После опубликования «Похождений бравого солдата Швейка» писатель-коммунист Иван Ольбрахт заметил: «Нас всех война била палкой по голове, когда мы писали о ней, сидела у нас за спиной и пригибала головы к самой бумаге, а если нам удавалось распрямиться, делалось это с величайшим напряжением воли и мускулов. Гашеку не надо было превозмогать и побеждать в себе войну. Он стоял над ней с самого начала. Он смеялся над ней. Он был готов смеяться и над войной вообще и над всеми ее проявлениями, словно это не более, чем пьяная драка в жижковском трактире. Для того чтобы так смотреть на нее, нужна изрядная доля швейковщины и… крупица гениального идиотства…» [7] То, что Ольбрахт называет здесь «гениальным идиотством», советский литературовед M. M. Бахтин назвал впоследствии «карнавальным мироощущением» и показал, что оно вообще свойственно народному искусству и мировосприятию. Это мироощущение позволяет постигать мир в единстве зарождения и отмирания, вовлекая в «зону фамильярного контакта» жизнь и смерть, ломая все условности и перегородки, сближая людей и освобождая их от страха. Рисовать войну в озорном свете этого мироощущения Гашеку помогает фигура Швейка, рожденная наполовину действительностью XX века, наполовину многовековым сказочным фольклором. Персонажи Йона начисто лишены гашековской гиперболичности. Таких, как они, можно было встретить сотнями и тысячами. Каждому из этих ничем не примечательных людей в отдельности нелегко встать «над войной». И автор относится к ним с чуть ироническим сочувствием. «Юмор Йона — прямое дитя сострадания» [8], — отмечал Карел Чапек. Но и Йону и его героям тоже свойственно восприятие мира в гротескном единстве жизни и смерти, плотски-низменного и высокого, смешного и трагического. Праздничный карнавал жизни не прекращается для них и на войне. «Свобода надевает плащ и лохмотья безумия», — писал Йон в первом варианте авторской концовки книги. И это веселое «безумие», помогающее людям освободиться от кошмара войны и векового гнета, лишь не нашло на страницах «Вечеров» такого наглядного воплощения, какой стала легендарная фигура Швейка.
Вслед за «Вечерами на соломенном тюфяке» Йон издает книгу рассказов «Табакерка» (1922), затем надолго умолкает. А на общественной арене вновь появляется Богумил Маркалоус.

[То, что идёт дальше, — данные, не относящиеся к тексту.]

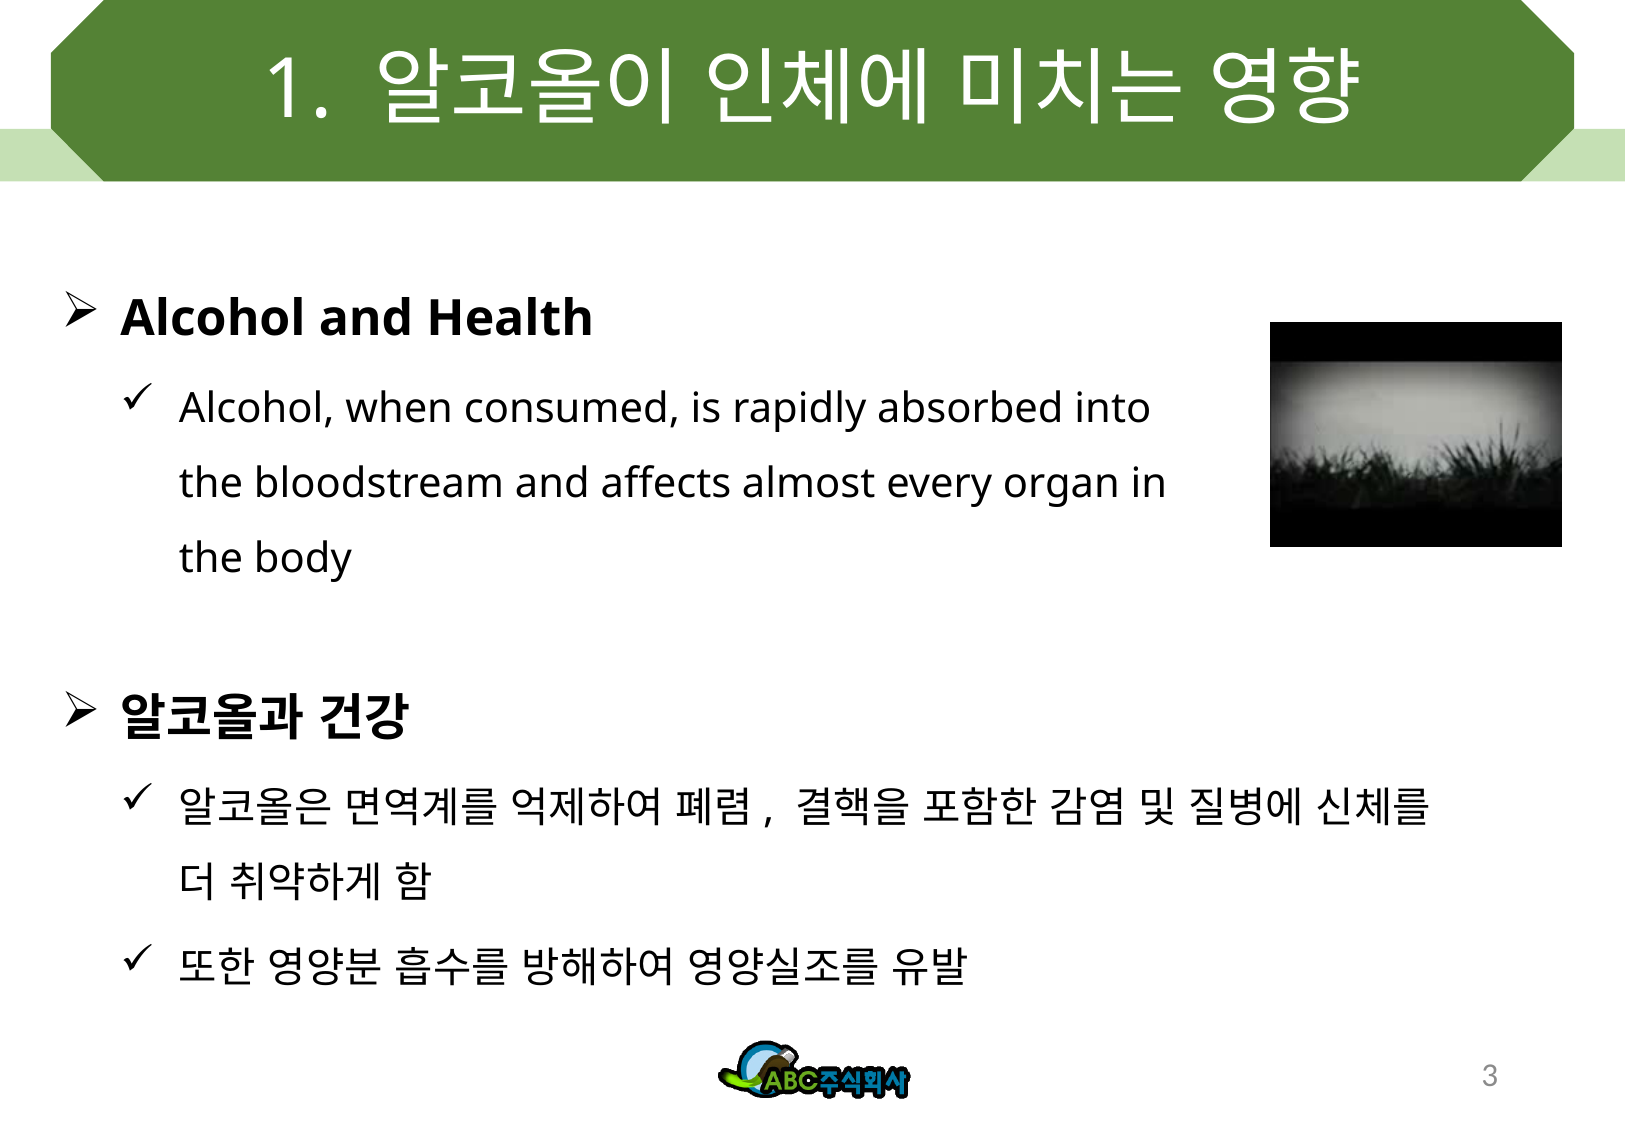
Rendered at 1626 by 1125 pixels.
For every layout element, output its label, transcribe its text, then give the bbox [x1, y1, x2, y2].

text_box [1269, 321, 1563, 548]
list Alcohol and Health Alcohol, when consumed, is rapidly absorbed into the bloodstream and affects almost every organ in the body [46, 247, 1242, 616]
text_box 알코올과 건강 알코올은 면역계를 억제하여 폐렴, 결핵을 포함한 감염 및 질병에 신체를 더 취약하게 함 또한 영양분 흡수를 방해하여 영양실조를 유발 [46, 647, 1485, 1016]
title 1. 알코올이 인체에 미치는 영향 [0, 0, 1625, 182]
slide_number 3 [1147, 1042, 1514, 1103]
picture [709, 1034, 916, 1103]
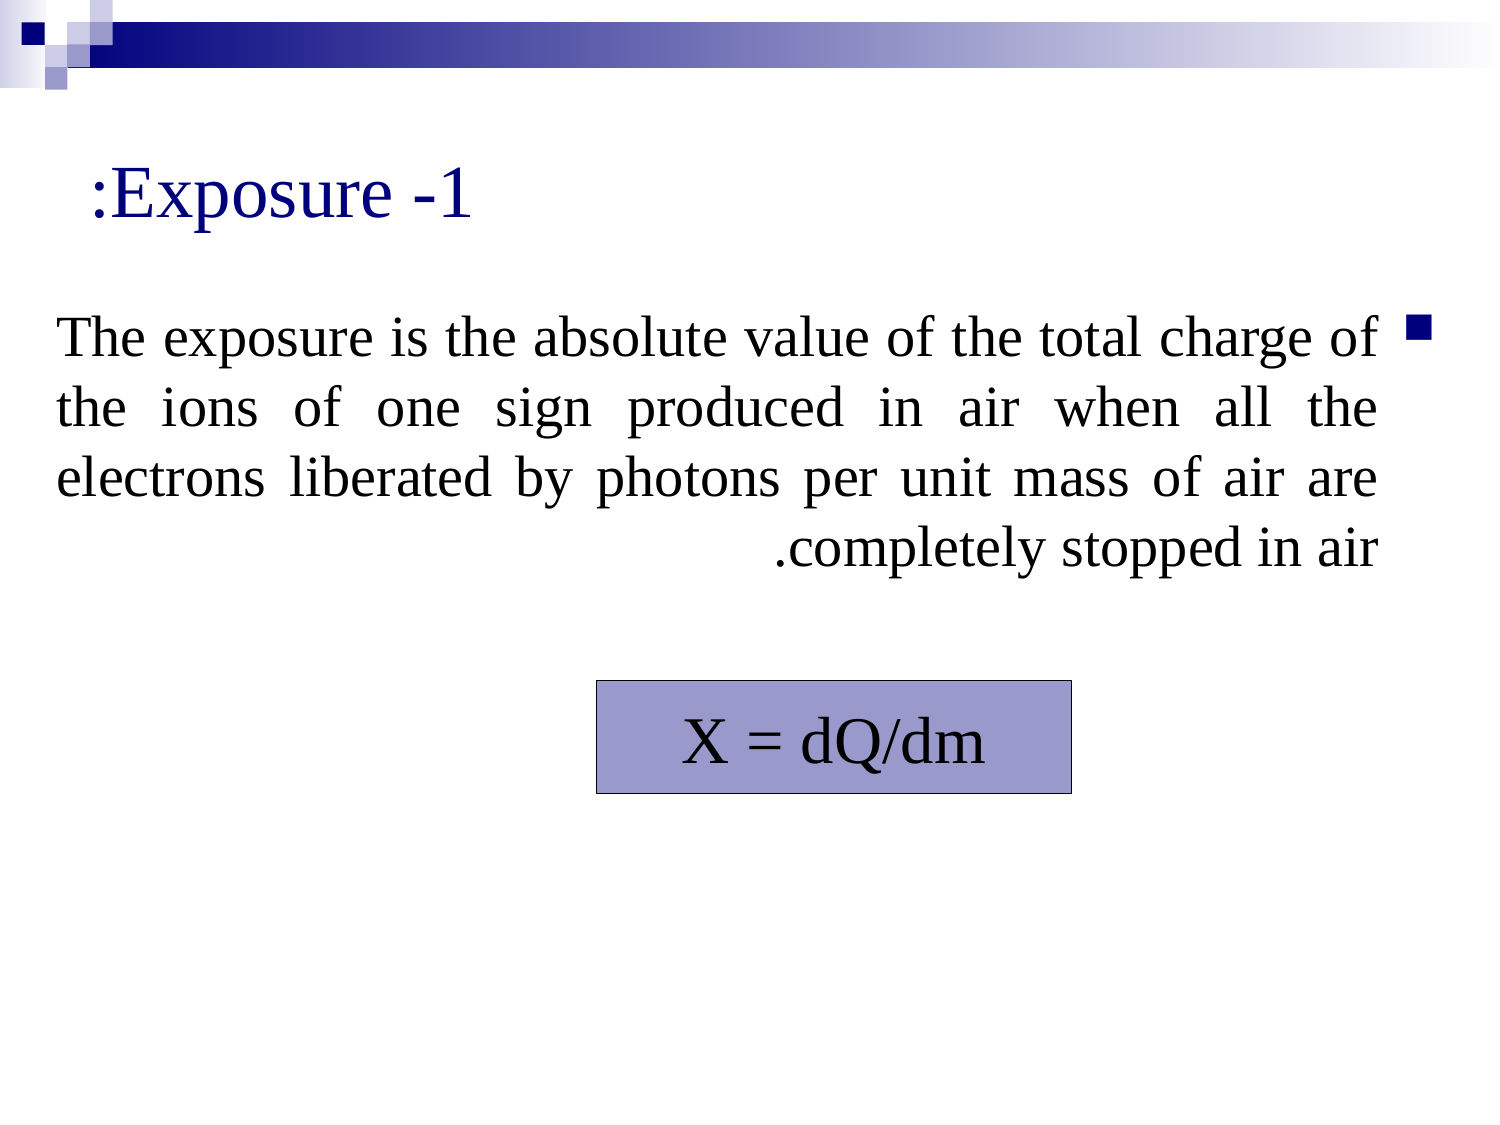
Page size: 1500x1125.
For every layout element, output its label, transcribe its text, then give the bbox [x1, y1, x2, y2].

text_box X = dQ/dm [596, 680, 1072, 794]
text_box The exposure is the absolute value of the total charge of the ions of one sign produced in air when all the electrons liberated by photons per unit mass of air are completely stopped in air. [41, 290, 1451, 598]
title 1- Exposure: [74, 74, 1426, 290]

Как и многие другие представители чешской демократической интеллигенции, автор «Вечеров» надеялся, что в независимой Чехословацкой республике народ обретет подлинную демократию, свободу и благоденствие. Он принимает самое деятельное участив в общественной и культурной жизни молодого государства.
В 1919–1926 годах он живет в городе Брно, читает лекции по истории изобразительного искусства и эстетике в консерватории и политехническом институте, а также практически проверяет свою теорию наглядности обучения в одной из городских гимназий. В газете «Лидове новины» Богумил Маркалоус руководит беллетристическом отделом, ведет рубрику изобразительного искусства. В 1924 году он сам начинает издавать журнал «Бытовая культура», на страницах которого борется против декоративизма в архитектуре, интерьере, мебели, внешнем оформлении предметов обихода. Для Маркалоуса это вопрос не только художественно-эстетический, но и социальный: архитекторы, по его убеждению, должны строить не дворцы для избранных, а красивые, удобные, экономичные жилища для рядового человека. Переехав в Прагу, он работает в информационном центре при кабинете министров и в Чехословацком телеграфном агентстве, а затем редактирует иллюстрированный еженедельник «Пестры тыден».
Его собственная квартира напоминает маленький музей; приятелей, среди которых весь цвет чешской левой интеллигенции, он угощает блюдами собственного приготовления. Но привычный образ жизни постепенно начинает тяготить его. Он жалуется, что отравлен черным кофе, сигаретами, ночными бдениями, устал от редакций и баров. По ночам ему не дают спать мотоциклы и автомашины. Маркалоус все чаще уезжает из Праги и с 1936 года живет в небольшом городке Нове Место над Метуей. Свой дом, прилепившийся к скале, он называет Красной башней. Внизу — вечно поющая плотина, вокруг — лесистые горы. Писатель разговаривает с крестьянами, наблюдает за работой ремесленников. Колесит по Чехии на велосипеде. Некогда готовый осудить человека за грязный воротничок, он теперь посмеивается над своим былым «дендизмом». Его модное пальто порыжело. Дорогую шляпу он швыряет на землю, куда ни придет, — знак для собаки Доры, чтобы ждала хозяина.
Это бегство писателя из Праги не было чудаческой прихотью. Все отчетливее сознавая, как далека от его радикально‑демократических идеалов действительность буржуазной Чехословакии, он как бы дает понять, что выходит из игры, и круто ломает свою жизнь.